TEXT SECTION -
-----

Although no one actor can address all sustainability concerns, individual coffee roasting and café companies are starting to take more responsibility for the carbon footprint of their operations and supply chains. Together, they construct a larger sustainable system that reduces new emissions and sequesters existing carbon.

“When roasting [and other coffee] businesses want to reduce their impact on climate change,” says Guillaume Nadeau, Deputy Director-General of ECOTIERRA, an agroforestry project developer based in Sherbrooke, Canada, “there are a few steps to follow: identify emissions sources, quantify emissions, reduce emissions where possible, and offset emissions with the voluntary purchase of carbon credits.”

Jose Tinoco and Manuel Villalobos Perez map out future plantings in Peru. Photo courtesy of ECOTIERRA

This article will break down each of the steps Nadeau identifies and how coffee businesses worldwide are implementing tools to measure their impact and fight climate change. 

Identify Sources & Quantify Emissions 

Amavida Coffee consists of a wholesale roastery and four café locations in Santa Rosa Beach, Florida. They’re one of the 24 members of the importing collective Cooperative Coffees and have been a certified B Corporation since 2014. 

“Our journey with carbon goes back to when we started with the B Corp,” says founder Dan Bailey. “I remember reading [a question], ‘Do you measure carbon?’ Fast-forward many years, and we made incremental improvements to our company in the various tenets B Corp advocates of being a responsible business.”

Further inspired by Cooperative Coffees’ initiative to measure the impact of carbon from grower to roaster, two years ago, Amavida set out to answer the question, “What would it take to become a carbon-neutral company?”

Amavida is part of Cooperative Coffees, which works with Sol Y Café Cooperative in Peru.

The exercise of calculating emissions—from employee commutes to electricity usage—obligates businesses to take a close look at their operations. Like all accounting, this process defines which activities are most costly in terms of carbon and requires parameters to strike a balance.

“You have a choice with what you will measure,” explains Will Sheldon, Commercial Director for Vancouver-based not-for-profit Taking Root. “It’s called scoping: asking, ‘What am I going to take responsibility for?'”

According to the standards outlined by the Greenhouse Gas Protocol

  • “Scope 1 emissions are direct emissions from owned or controlled sources.
  • Scope 2 emissions are indirect emissions from the generation of purchased energy.
  • Scope 3 emissions are all indirect emissions (not included in scope 2) that occur in the value chain of the reporting company, including both upstream and downstream emissions.”

In New York, Driftaway Coffee used a free calculator from the nonprofit Carbonfund.org as a tool to calculate their emissions. 

“Initially, we thought we would hire an outside agency or consultant, but we wanted to dive in ourselves and learn what our largest areas of emissions were and how to mitigate them ourselves. We spent time mapping out the workflow to calculate our carbon footprint,” says Suyog Mody, one of Driftaway’s cofounders. “We have a unique business model when it comes to coffee, with 100% e-commerce operations, so we have quite a customized calculator.”

Driftaway works with Cool Effect on the Peru Alto Mayo Protected Forest project.

-----

CHALLENGE 1 - Report every line of the data records that contains the string "qCreatedBy". Case counts.
The coffee text and the data records are unrelated and should be treated separately.

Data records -
-----

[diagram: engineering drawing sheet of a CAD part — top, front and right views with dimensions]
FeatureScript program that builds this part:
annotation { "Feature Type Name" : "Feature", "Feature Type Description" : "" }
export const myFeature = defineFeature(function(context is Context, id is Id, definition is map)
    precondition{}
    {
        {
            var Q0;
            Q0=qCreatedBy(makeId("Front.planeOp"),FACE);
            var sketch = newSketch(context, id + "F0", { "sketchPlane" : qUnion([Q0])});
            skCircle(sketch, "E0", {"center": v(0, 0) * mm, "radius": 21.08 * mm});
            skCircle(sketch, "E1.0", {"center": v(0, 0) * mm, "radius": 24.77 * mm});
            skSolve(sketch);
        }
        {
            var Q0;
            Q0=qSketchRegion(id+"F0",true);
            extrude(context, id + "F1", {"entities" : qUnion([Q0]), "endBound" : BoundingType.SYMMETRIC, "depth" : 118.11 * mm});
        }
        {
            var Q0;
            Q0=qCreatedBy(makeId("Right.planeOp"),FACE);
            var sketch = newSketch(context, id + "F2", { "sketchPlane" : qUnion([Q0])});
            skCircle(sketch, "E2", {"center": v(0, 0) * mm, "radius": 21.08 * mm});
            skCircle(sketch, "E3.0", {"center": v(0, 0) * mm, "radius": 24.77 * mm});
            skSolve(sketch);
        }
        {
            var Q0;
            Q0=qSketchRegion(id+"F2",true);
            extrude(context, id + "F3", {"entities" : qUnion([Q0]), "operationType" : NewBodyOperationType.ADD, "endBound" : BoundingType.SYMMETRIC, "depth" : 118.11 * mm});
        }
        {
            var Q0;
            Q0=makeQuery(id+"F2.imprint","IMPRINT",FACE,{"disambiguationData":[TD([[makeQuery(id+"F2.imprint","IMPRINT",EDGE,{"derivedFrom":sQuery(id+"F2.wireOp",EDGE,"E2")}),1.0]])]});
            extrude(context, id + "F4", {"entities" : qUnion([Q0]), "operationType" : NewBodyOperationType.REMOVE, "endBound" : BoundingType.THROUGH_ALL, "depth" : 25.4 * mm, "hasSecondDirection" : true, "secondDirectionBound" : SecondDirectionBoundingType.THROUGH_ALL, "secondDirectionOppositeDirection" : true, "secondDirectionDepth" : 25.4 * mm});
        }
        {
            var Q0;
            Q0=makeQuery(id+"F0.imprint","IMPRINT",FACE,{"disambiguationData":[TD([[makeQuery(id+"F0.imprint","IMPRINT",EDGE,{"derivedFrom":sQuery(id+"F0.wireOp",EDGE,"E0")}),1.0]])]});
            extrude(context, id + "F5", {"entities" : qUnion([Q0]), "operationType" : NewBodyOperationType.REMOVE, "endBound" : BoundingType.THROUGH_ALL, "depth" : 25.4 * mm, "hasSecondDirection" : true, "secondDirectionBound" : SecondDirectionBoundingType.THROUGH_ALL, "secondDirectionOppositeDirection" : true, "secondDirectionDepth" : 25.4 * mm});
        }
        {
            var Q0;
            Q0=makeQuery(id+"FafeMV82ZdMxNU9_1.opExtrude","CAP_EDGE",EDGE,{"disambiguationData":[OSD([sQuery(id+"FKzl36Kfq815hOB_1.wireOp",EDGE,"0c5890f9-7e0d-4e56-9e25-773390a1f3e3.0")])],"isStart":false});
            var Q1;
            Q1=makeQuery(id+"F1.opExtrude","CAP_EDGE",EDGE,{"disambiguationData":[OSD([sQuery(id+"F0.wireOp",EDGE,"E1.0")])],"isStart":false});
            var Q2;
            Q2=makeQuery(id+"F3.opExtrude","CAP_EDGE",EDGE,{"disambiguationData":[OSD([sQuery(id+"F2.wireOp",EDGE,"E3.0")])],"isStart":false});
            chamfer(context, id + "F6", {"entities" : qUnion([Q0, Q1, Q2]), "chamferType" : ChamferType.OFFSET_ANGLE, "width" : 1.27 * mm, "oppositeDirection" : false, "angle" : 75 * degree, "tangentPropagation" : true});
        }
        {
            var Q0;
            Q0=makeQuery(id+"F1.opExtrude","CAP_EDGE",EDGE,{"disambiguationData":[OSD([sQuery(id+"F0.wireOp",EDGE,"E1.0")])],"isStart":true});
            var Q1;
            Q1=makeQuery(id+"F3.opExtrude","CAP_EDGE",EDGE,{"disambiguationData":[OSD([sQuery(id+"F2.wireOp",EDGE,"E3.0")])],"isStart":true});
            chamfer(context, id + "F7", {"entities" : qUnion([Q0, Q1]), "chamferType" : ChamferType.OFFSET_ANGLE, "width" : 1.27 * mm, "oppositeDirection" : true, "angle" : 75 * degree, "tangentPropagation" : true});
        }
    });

-----

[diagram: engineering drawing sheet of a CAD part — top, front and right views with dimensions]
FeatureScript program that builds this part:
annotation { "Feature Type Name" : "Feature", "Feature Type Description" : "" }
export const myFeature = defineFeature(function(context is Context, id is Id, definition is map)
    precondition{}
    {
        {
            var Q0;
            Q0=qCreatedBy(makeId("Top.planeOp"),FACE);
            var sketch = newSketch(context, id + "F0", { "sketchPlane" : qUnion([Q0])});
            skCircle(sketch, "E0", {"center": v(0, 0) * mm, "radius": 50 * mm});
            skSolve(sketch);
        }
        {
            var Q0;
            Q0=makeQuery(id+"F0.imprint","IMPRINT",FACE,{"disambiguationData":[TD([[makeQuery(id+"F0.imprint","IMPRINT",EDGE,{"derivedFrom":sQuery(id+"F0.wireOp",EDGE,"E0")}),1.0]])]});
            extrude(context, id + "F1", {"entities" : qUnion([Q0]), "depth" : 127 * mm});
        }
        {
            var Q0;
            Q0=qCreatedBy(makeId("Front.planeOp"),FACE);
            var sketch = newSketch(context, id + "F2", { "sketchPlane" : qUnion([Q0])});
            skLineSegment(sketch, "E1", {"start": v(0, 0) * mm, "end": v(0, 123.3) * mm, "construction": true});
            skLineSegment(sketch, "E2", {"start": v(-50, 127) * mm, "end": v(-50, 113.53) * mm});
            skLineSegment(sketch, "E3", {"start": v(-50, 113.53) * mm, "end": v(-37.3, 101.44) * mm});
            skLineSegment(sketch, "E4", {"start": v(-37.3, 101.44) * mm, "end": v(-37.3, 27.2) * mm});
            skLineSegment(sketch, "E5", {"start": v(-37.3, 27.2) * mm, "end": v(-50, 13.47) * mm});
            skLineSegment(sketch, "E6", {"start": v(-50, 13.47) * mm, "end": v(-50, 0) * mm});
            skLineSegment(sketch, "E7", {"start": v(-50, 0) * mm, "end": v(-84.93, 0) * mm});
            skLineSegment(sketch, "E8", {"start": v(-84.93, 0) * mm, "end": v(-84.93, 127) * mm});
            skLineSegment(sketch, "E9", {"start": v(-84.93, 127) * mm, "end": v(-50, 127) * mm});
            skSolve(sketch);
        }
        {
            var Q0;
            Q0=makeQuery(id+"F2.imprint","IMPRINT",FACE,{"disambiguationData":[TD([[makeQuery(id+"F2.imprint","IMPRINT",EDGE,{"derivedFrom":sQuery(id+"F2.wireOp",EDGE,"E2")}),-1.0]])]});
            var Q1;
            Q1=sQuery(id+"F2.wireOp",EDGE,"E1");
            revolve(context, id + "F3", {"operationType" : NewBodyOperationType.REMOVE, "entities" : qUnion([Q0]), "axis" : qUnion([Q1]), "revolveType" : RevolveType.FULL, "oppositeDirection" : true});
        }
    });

-----

CHALLENGE 2 - Set down the passage of the coffee text starting at "Although no one" and ending at "sequesters existing carbon.", word for word.

FINISHED ANSWER 1 -
            Q0=qCreatedBy(makeId("Front.planeOp"),FACE);
            Q0=qCreatedBy(makeId("Right.planeOp"),FACE);
            Q0=qCreatedBy(makeId("Top.planeOp"),FACE);
            Q0=qCreatedBy(makeId("Front.planeOp"),FACE);

FINISHED ANSWER 2 -
Although no one actor can address all sustainability concerns, individual coffee roasting and café companies are starting to take more responsibility for the carbon footprint of their operations and supply chains. Together, they construct a larger sustainable system that reduces new emissions and sequesters existing carbon.